I cannot tell a lie; despite all the controversy about sex and New
York accents, Martin Scorsese's "The Last Temptation of Christ,"
based on the equally controversial book by Nikos Kazantzakis, is my
personal favorite of Christ films (Pasolini's might come in second;
with Monty Python's third). If anything, I love that everyone speaks
like they come from Brooklyn and the Bronx; it feels like Scorsese's
way of personalizing Christ, of taking a familiar story and telling
it in his voice and language, showing us that the whole thing still
works, nevertheless.
It does--at least, I think it does, thanks to Scorsese's inimitable
visual style (he takes his cue from desert apparitions and mirages,
and turns Morocco into one of the most beautifully desolate settings
anyone can ever imagine--all on a mere seven million dollars); Willem
Dafoe's ferocious performance as Christ (Dafoe is rumored to be one
of the "best-endowed" men in Hollywood; somehow I like the idea that
Christ spoke softly and carried a very big stick); Paul Schrader's
plainspoken screenplay (he pares away much of Kazantzakis' rather
purplish prose); and Peter Gabriel's brilliant rock score.
It's easily the most accurate, with Scorsese drawing details of
Jewish life and Roman crucifixion from such sources as Michael
Grant's "The History of Ancient Israel" and The Biblical
Archaeological Review. It's also the most moving, I think, the one
that speculates most thoroughly (and courageously) on the
psychological and spiritual aspects--the inner suffering that Christ
must have undergone.
At 300 million dollars in boxoffice at the time of this writing and
counting, Mel Gibson's "The Passion of the Christ" (2004) is easily
the most commercially successful Christ movie ever made. It's also,
despite Gibson's claims of biblical fidelity, as much a piece of
fantasy literature as Scorsese's "Last Temptation," closely based as
it is on the visions of one Anne Catherine Emmerich, a 19th century
Augustinian nun and anti-Semite, and Clemens Berntano, the German
Romantic poet who compiled her writings (and, it is suspected,
supplemented them considerably).
Gibson's film is violent, it's true (in a crudely dull and repetitive
way), and the problem with this is that it upends what Christ is all
about--not that he died and was resurrected but, according to Gibson,
that he endured superhuman torture for his sins (as if God was a
bloodthirsty deity). Besides being questionable theology, it's also
bad art--Gibson dwells so much on physical suffering that the (I
would say far greater) psychological and spiritual suffering--the
despair and sense of abandonment Christ must have felt (one line
asking why he's been forsaken is scarcely enough) is left
unexpressed. It's also perhaps the Christ film that majority of the
Jewish community looks upon with the most fear, thanks to its
boxoffice success and free-floating anti-Semitism (the Jews seem to
be malevolent for almost no reason at all).

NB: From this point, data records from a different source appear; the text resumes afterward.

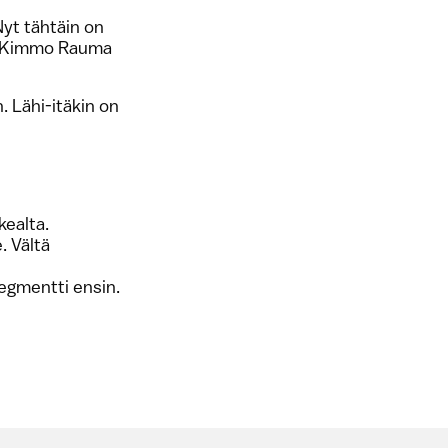
Nyt tähtäin on
ja Kimmo Rauma
 Lähi-itäkin on
kealta.
. Vältä
segmentti ensin.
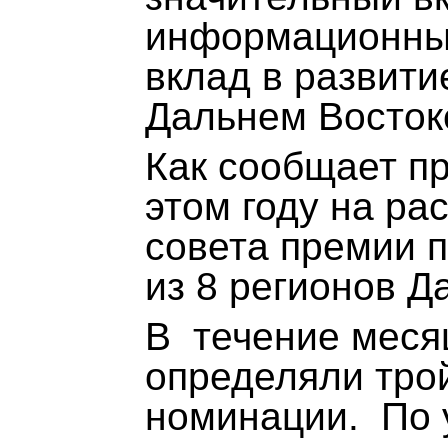
информационных
вклад в развити
Дальнем Восток
Как сообщает пр
этом году на ра
совета премии п
из 8 регионов Д
В течение меся
определяли тро
номинации. По 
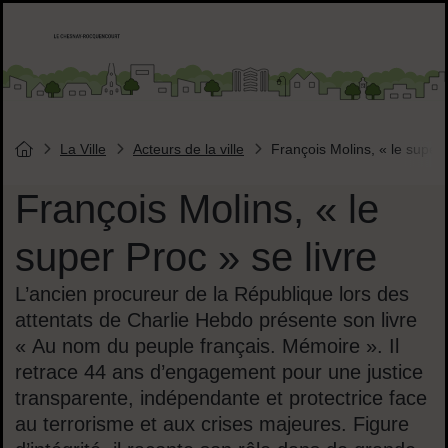
Menu de raccourcis
Accueil ville de Chesnay-Roquencourt
Liens réseaux sociaux
La Ville
Acteurs de la ville
François Molins, « le super 
Vous êtes ici :
Page d'accueil du site
François Molins, « le
super Proc » se livre
L’ancien procureur de la République lors des
attentats de Charlie Hebdo présente son livre
« Au nom du peuple français. Mémoire ». Il
retrace 44 ans d’engagement pour une justice
transparente, indépendante et protectrice face
au terrorisme et aux crises majeures. Figure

My recommendation? If you want something faithful and
straightforward, you can't do better than Pasolini's "The Gospel
According to Matthew;" if you want something refreshingly sane, go
for Monty Python's "The Life of Brian;" if you want something thought
provoking, archeologically accurate, and cinematic, choose
Scorsese's "The Last Temptation of Christ." If you want a textbook
example of how a Christ movie shouldn't be made, by all means watch
Gibson's "The Passion of the Christ."